Type | Adding-up-type |
---|---|
Players | 2 |
Age range | 8–12 |
Cards | 52 |
Deck | French |
Play | Clockwise |
Card rank (highest to lowest) | A K Q J 10 9 8 7 6 5 4 3 2 |
Playing time | 15 min. |
Random chance | Complete |
Related games | |
Egyptian Ratscrew |
Beggar-my-neighbour is a simple card game somewhat similar in nature to war, and has spawned a more complicated variant, Egyptian ratscrew.
The game was probably invented in Britain and has been known there since at least the 1840s. It appears in Charles Dickens's 1861 novel Great Expectations, as the only card game Pip, the book's protagonist, as a child seems to know how to play.
A standard 52-card deck is divided equally between two players, and the two stacks of cards are placed on the table face down. The first player lays down his top card face up, and the opponent plays his top card, also face up, on it, and this goes on alternately as long as no ace or face card (king, queen, or jack) appears. These cards are called "penalty cards."

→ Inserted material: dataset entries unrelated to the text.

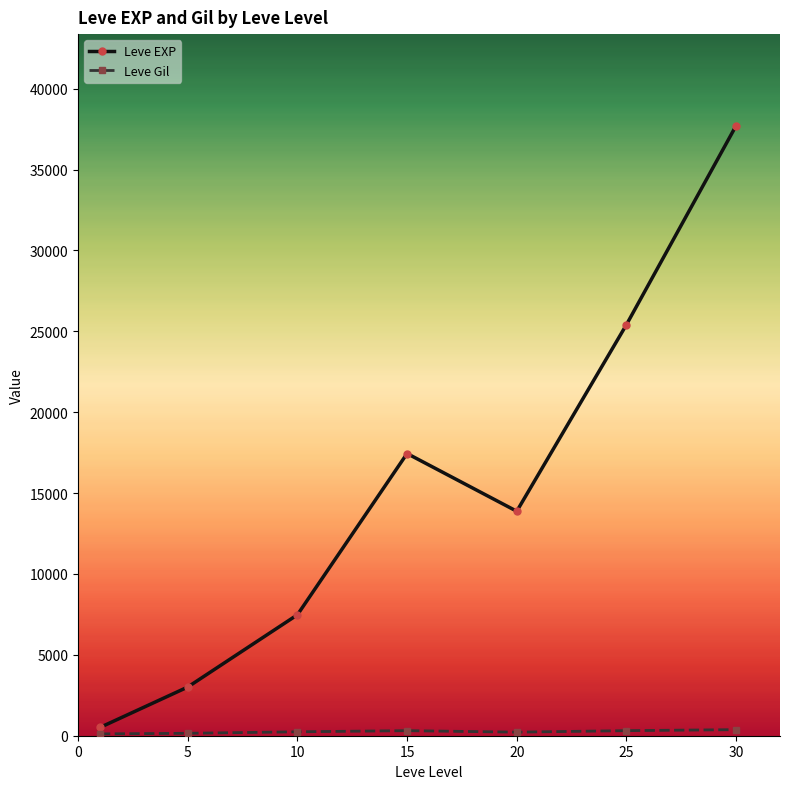

Which series has the largest total across all categories?

Leve EXP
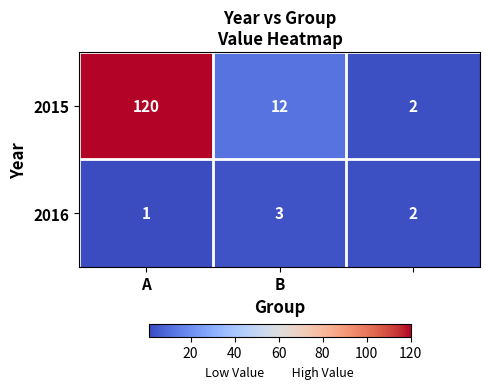

What is the sum of all 2015 values?

134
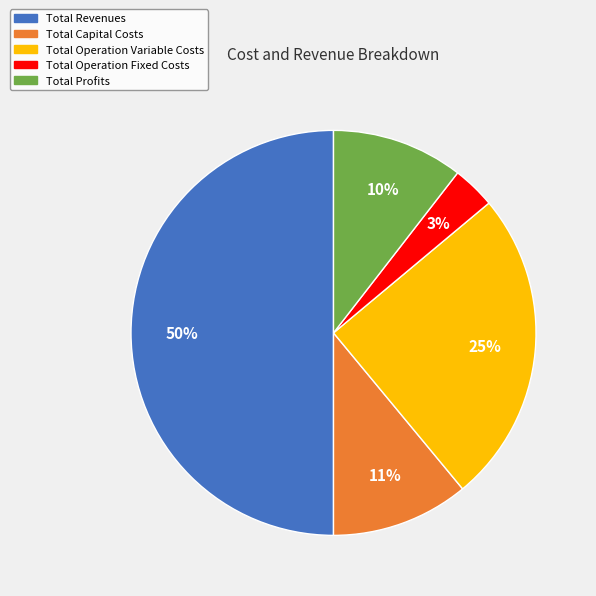

How many segments does this pie chart have?

5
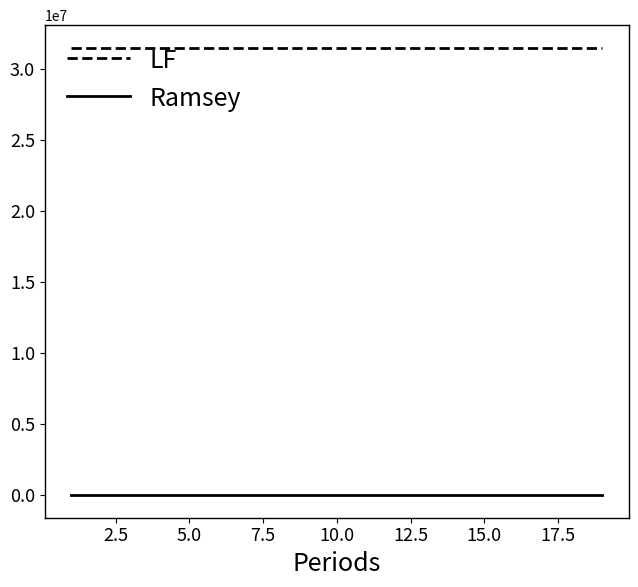

Which series has the largest total across all categories?

LF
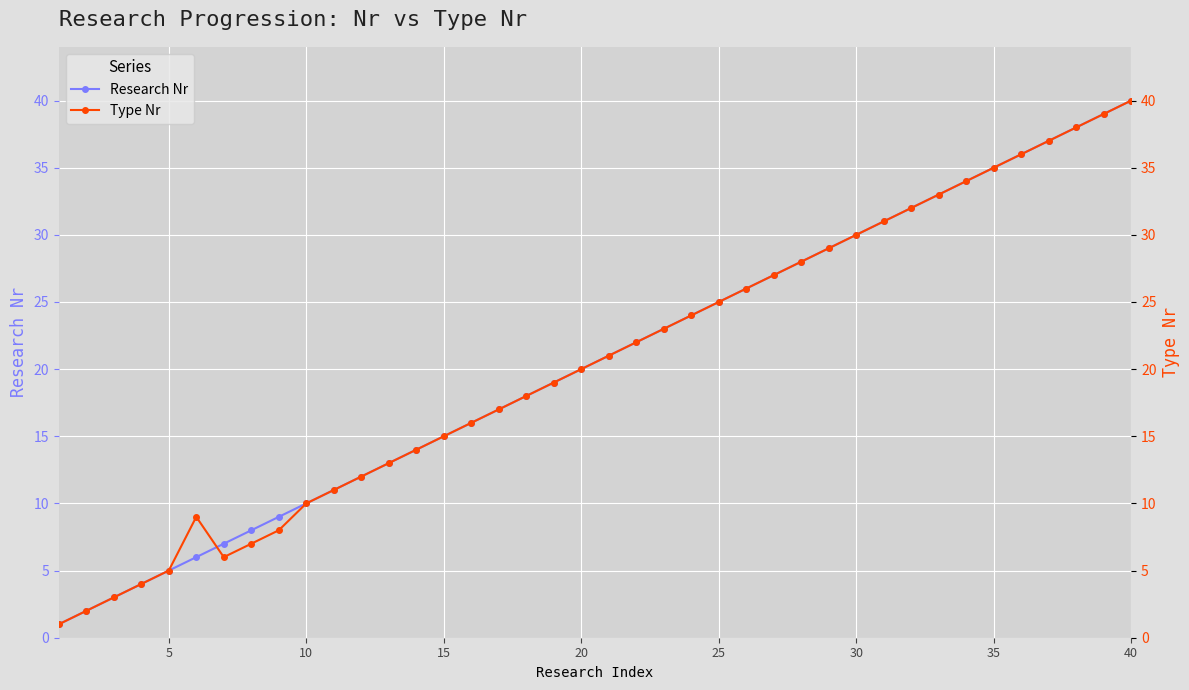

Reading left to right, list all the values displayed in this chart.

Research Nr: 1	2	3	4	5	6	7	8	9	10	11	12	13	14	15	16	17	18	19	20	21	22	23	24	25	26	27	28	29	30	31	32	33	34	35	36	37	38	39	40
Type Nr: 1	2	3	4	5	9	6	7	8	10	11	12	13	14	15	16	17	18	19	20	21	22	23	24	25	26	27	28	29	30	31	32	33	34	35	36	37	38	39	40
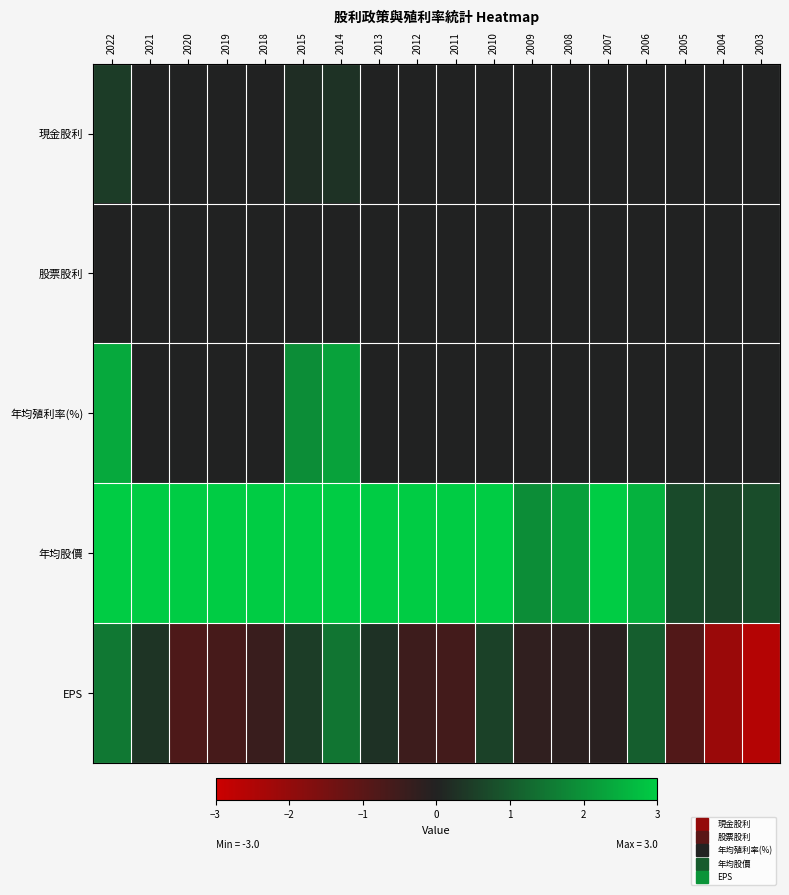

What is the difference between the highest and lowest values at 2009?

2.1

If either player turns up such a card, his opponent has to pay a penalty: four cards for an ace, three for a king, two for a queen, or one for a jack. When he has done so, the player of the penalty card wins the hand, takes all the cards in the pile and places them under his pack. The game continues in the same fashion, the winner having the advantage of placing the first card. However, if the second player turns up another ace or face card in the course of paying to the original penalty card, his payment ceases and the first player must pay to this new card. This changing of penalisation can continue indefinitely. The hand is lost by the player who, in playing his penalty, turns up neither an ace nor a face card. Then, his opponent acquires all of the cards in the pile. When a single player has all of the cards in the deck in his stack, he has won.

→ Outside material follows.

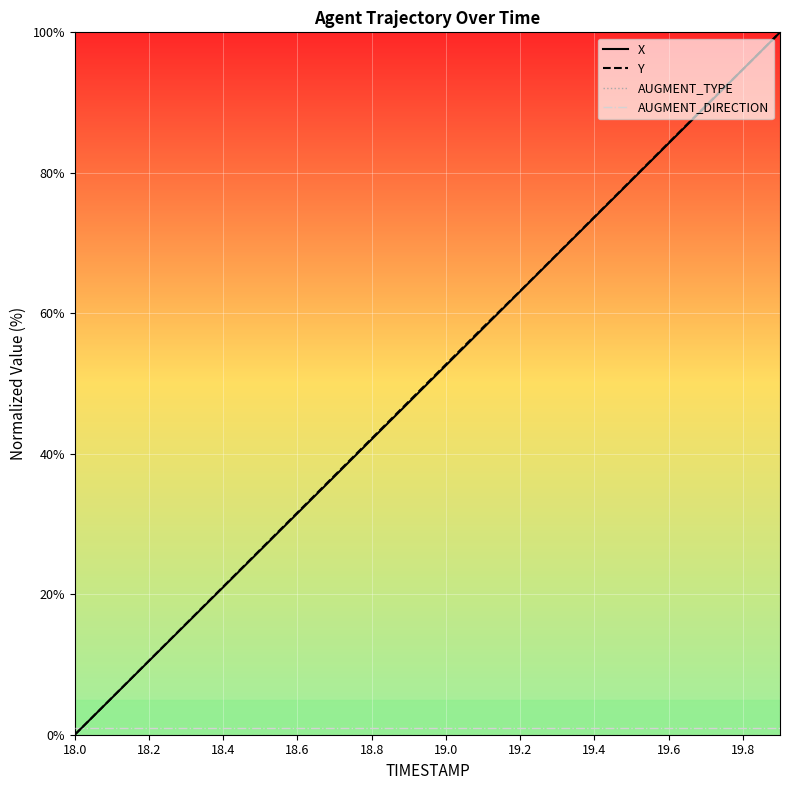

How many times do AUGMENT_DIRECTION and X cross each other?

1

A longstanding question in combinatorial game theory asks whether there is a game of beggar-my-neighbour that goes on forever. This can happen only if the game is eventually periodic—that is, if it eventually reaches some state it has been in before. Some smaller decks of cards have infinite games, while others do not. John Conway once listed this among his anti-Hilbert problems, open questions whose pursuit should emphatically not drive the future of mathematical research. The search for a non-terminating game has resulted in "longest known games" of increasing length.